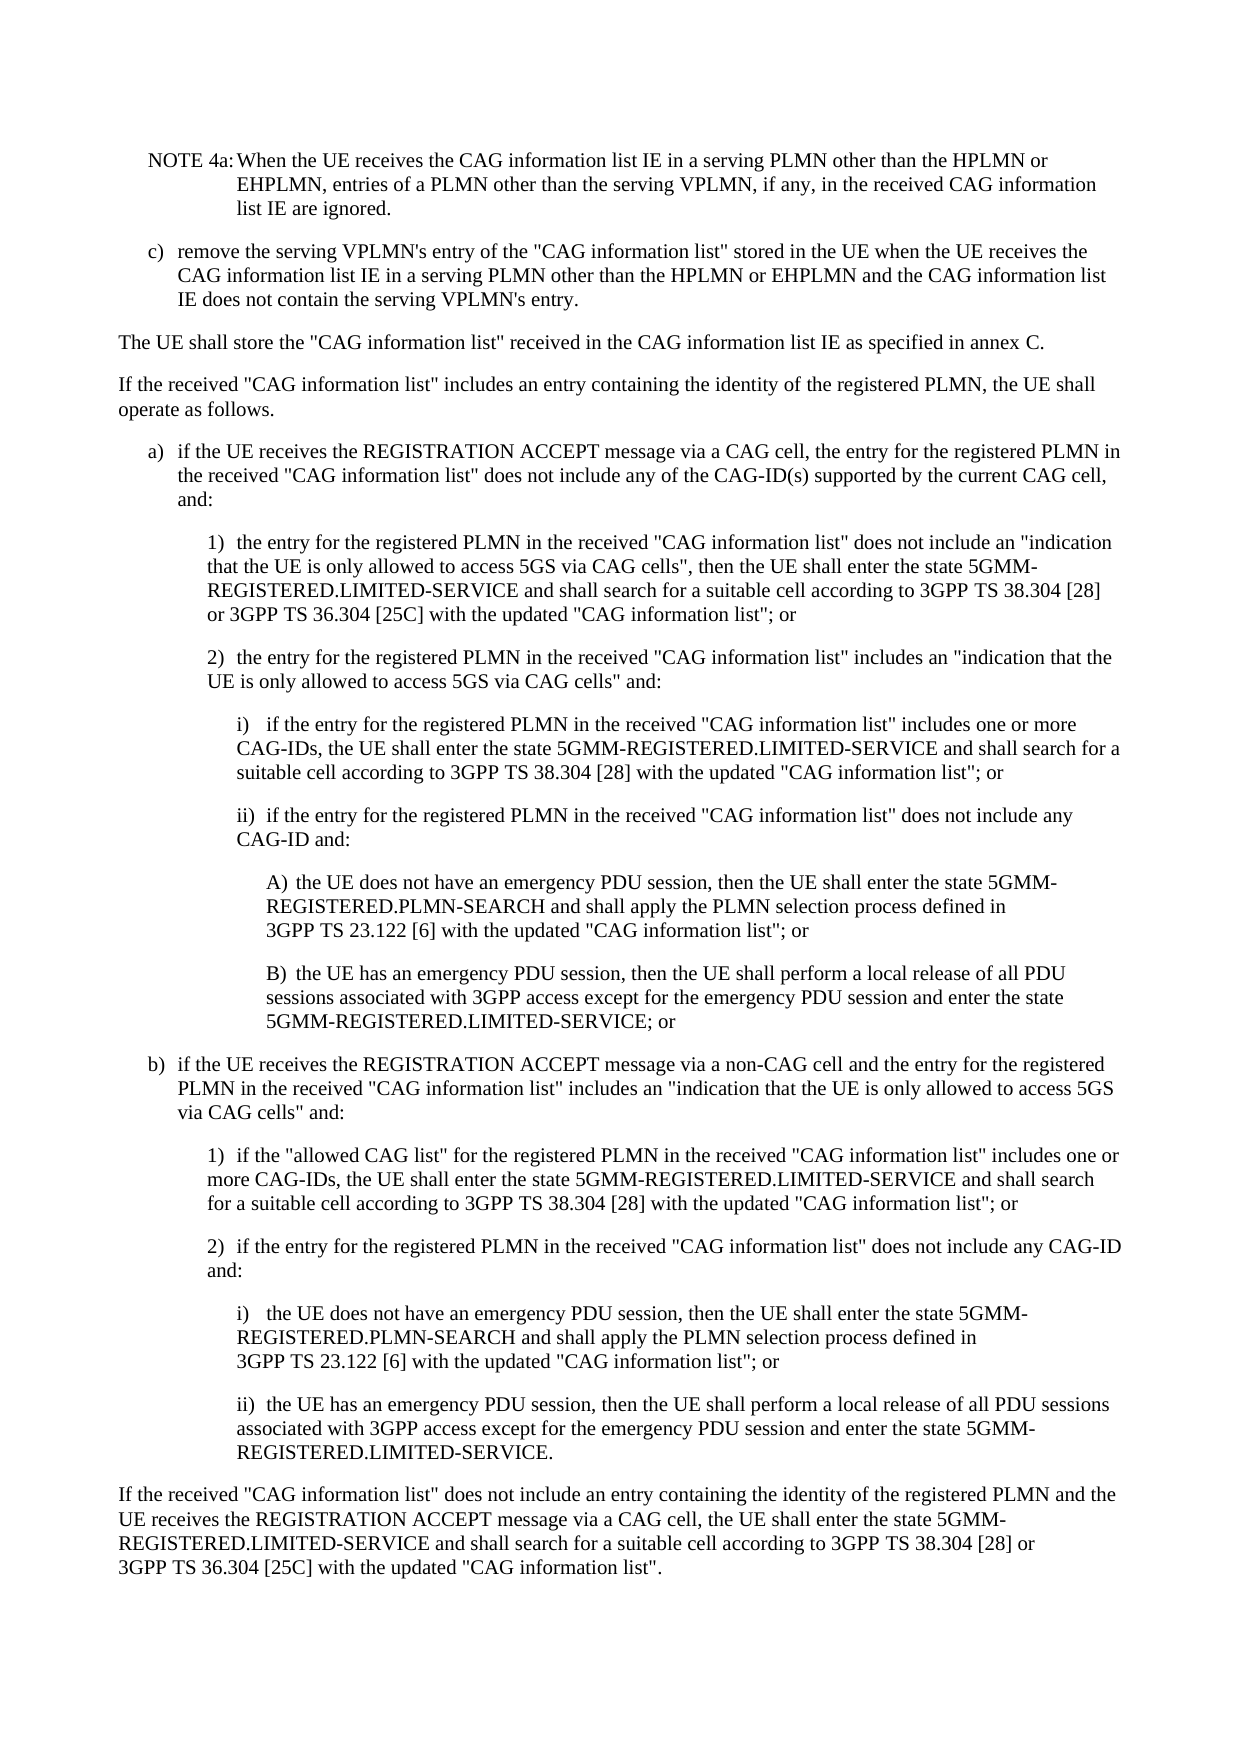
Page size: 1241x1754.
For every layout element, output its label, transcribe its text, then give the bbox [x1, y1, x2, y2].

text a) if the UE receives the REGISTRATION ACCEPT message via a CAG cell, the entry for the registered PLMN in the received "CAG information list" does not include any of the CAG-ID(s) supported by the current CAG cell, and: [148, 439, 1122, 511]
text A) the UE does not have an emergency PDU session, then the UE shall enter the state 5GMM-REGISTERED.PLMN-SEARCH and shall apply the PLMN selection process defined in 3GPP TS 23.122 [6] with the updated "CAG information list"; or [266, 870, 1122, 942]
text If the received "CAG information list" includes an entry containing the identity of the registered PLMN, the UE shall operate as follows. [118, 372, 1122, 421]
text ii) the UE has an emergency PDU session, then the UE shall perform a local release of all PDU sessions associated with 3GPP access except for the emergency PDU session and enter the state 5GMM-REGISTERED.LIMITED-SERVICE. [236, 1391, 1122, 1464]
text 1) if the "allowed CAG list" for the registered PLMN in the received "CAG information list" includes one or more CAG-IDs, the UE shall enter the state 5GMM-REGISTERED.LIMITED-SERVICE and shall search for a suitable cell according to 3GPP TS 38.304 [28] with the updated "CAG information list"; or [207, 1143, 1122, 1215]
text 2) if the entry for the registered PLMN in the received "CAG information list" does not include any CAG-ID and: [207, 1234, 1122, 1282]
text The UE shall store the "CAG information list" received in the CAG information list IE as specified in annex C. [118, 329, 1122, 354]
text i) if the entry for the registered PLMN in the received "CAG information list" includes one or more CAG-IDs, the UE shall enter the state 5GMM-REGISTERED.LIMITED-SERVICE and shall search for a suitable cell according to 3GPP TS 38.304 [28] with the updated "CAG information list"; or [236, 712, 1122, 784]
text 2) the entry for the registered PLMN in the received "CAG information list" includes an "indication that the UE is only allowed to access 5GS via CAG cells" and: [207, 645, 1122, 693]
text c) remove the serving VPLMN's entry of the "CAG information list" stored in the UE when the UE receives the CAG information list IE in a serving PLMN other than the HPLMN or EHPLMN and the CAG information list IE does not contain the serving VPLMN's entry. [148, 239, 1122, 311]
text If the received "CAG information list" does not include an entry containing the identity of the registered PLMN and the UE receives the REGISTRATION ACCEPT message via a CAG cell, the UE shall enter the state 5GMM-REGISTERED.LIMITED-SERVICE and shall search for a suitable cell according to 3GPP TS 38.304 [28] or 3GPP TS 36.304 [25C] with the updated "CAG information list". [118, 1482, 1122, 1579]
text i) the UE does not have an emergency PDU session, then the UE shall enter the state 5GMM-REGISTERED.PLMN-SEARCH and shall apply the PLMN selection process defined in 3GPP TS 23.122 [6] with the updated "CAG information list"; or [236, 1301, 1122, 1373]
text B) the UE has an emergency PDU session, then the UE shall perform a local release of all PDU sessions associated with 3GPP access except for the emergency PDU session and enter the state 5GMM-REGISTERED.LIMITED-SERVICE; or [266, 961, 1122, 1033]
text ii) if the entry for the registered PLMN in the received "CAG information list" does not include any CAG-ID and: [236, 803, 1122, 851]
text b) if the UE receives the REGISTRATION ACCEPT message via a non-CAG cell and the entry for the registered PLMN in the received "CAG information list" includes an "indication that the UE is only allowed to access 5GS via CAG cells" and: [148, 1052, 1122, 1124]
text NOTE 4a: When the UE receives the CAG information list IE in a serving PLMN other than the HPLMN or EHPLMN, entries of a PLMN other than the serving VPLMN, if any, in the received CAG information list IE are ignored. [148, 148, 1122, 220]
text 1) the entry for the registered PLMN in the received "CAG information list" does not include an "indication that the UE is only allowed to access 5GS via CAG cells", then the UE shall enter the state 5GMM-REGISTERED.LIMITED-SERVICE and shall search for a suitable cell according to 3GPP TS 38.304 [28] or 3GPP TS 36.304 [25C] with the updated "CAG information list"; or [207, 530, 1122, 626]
##############################
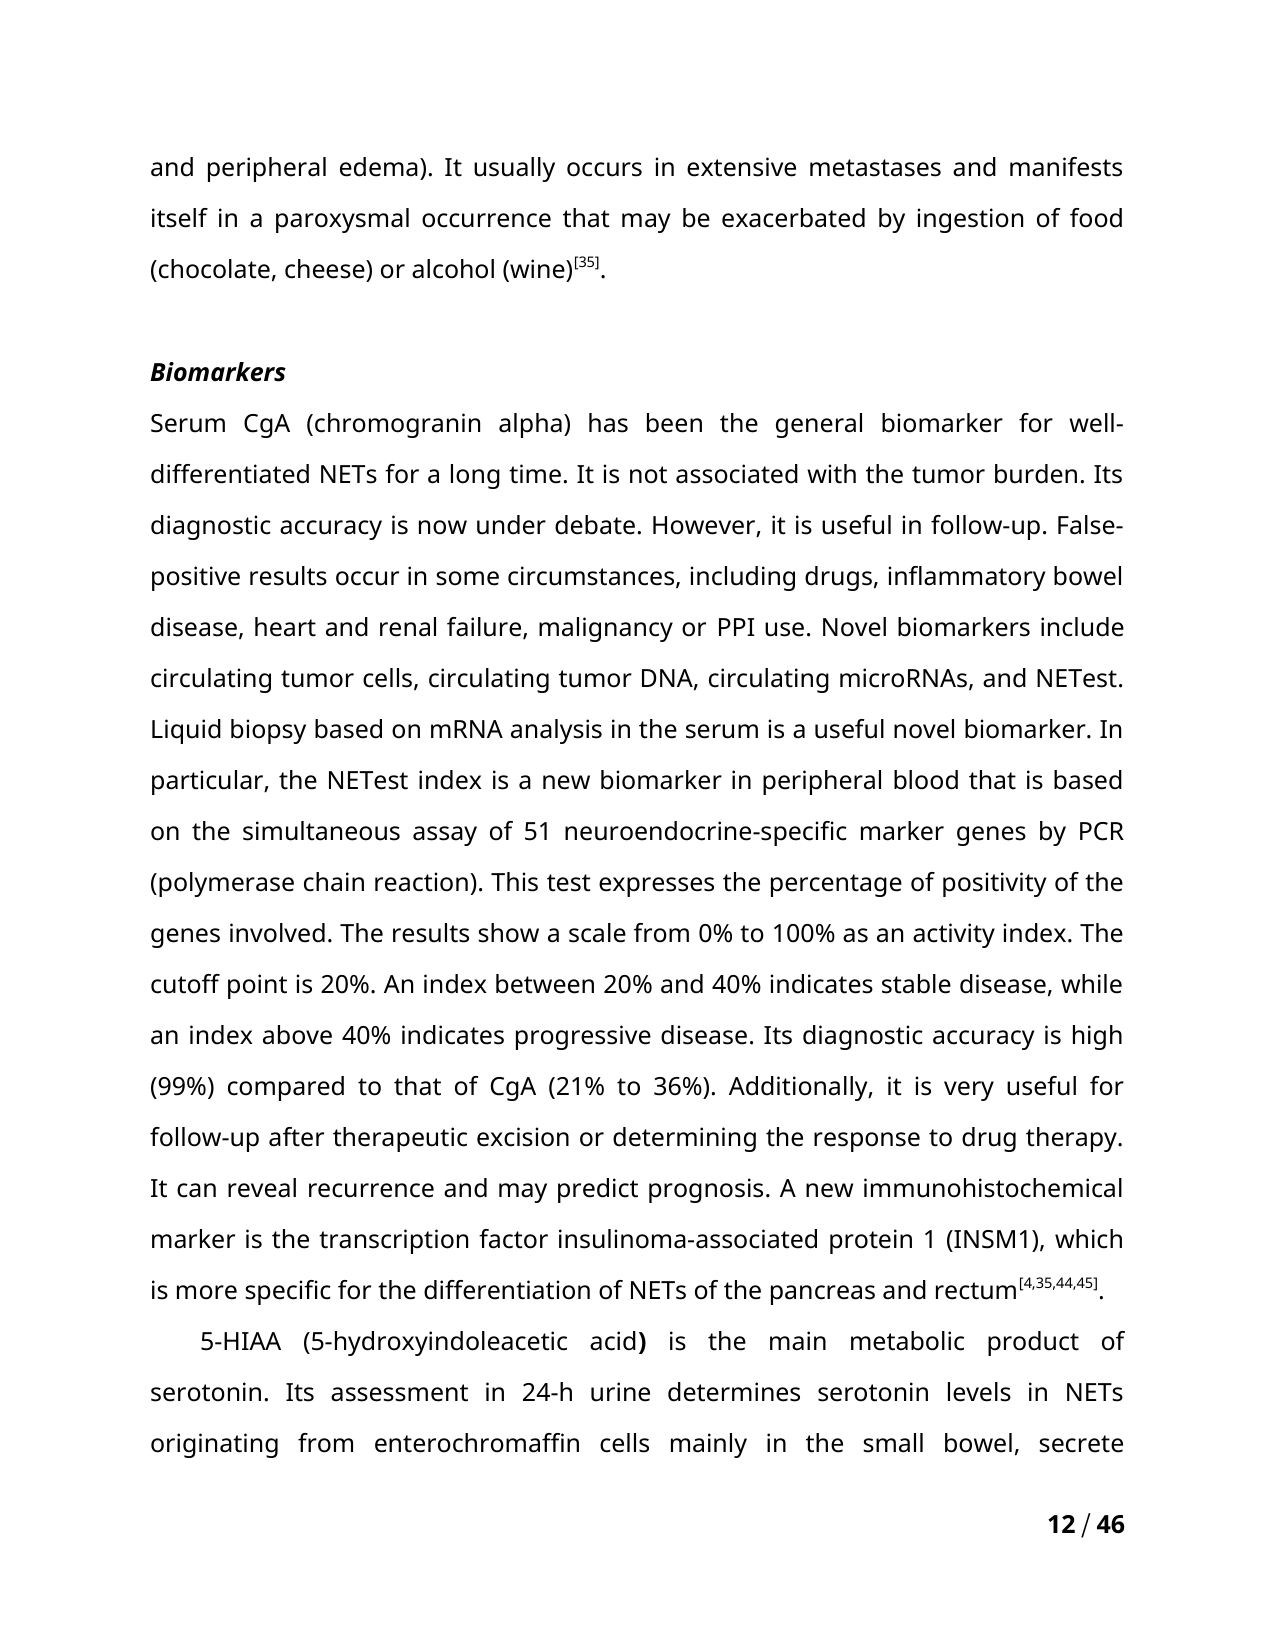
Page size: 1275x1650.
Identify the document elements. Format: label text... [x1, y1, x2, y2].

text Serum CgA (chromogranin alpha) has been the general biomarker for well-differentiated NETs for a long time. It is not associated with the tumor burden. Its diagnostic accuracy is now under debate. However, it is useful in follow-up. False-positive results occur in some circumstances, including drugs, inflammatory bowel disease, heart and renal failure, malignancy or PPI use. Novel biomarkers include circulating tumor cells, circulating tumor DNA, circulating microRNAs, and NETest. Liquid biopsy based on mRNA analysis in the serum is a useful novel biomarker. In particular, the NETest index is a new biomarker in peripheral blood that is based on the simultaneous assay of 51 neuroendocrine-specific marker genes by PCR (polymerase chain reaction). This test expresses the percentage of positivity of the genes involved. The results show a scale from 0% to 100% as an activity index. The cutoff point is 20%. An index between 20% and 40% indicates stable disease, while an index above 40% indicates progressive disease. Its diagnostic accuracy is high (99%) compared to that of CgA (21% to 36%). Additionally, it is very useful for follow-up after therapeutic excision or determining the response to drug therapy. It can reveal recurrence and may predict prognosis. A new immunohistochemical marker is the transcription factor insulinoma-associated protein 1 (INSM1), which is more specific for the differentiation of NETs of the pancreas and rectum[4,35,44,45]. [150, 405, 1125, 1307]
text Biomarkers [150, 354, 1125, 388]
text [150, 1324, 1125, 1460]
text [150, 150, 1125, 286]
##############################
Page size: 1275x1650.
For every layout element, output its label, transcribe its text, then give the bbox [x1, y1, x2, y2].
##############################
* TASK ITEM:
Beginning with the line that has "Identify the document" and ending with the line that has "text [150, 150, 1125, 286]", set down the lines above exactly and include no others.

* RESULT FOR THIS EXERCISE:
Identify the document elements. Format: label text... [x1, y1, x2, y2].

text Serum CgA (chromogranin alpha) has been the general biomarker for well-differentiated NETs for a long time. It is not associated with the tumor burden. Its diagnostic accuracy is now under debate. However, it is useful in follow-up. False-positive results occur in some circumstances, including drugs, inflammatory bowel disease, heart and renal failure, malignancy or PPI use. Novel biomarkers include circulating tumor cells, circulating tumor DNA, circulating microRNAs, and NETest. Liquid biopsy based on mRNA analysis in the serum is a useful novel biomarker. In particular, the NETest index is a new biomarker in peripheral blood that is based on the simultaneous assay of 51 neuroendocrine-specific marker genes by PCR (polymerase chain reaction). This test expresses the percentage of positivity of the genes involved. The results show a scale from 0% to 100% as an activity index. The cutoff point is 20%. An index between 20% and 40% indicates stable disease, while an index above 40% indicates progressive disease. Its diagnostic accuracy is high (99%) compared to that of CgA (21% to 36%). Additionally, it is very useful for follow-up after therapeutic excision or determining the response to drug therapy. It can reveal recurrence and may predict prognosis. A new immunohistochemical marker is the transcription factor insulinoma-associated protein 1 (INSM1), which is more specific for the differentiation of NETs of the pancreas and rectum[4,35,44,45]. [150, 405, 1125, 1307]
text Biomarkers [150, 354, 1125, 388]
text [150, 1324, 1125, 1460]
text [150, 150, 1125, 286]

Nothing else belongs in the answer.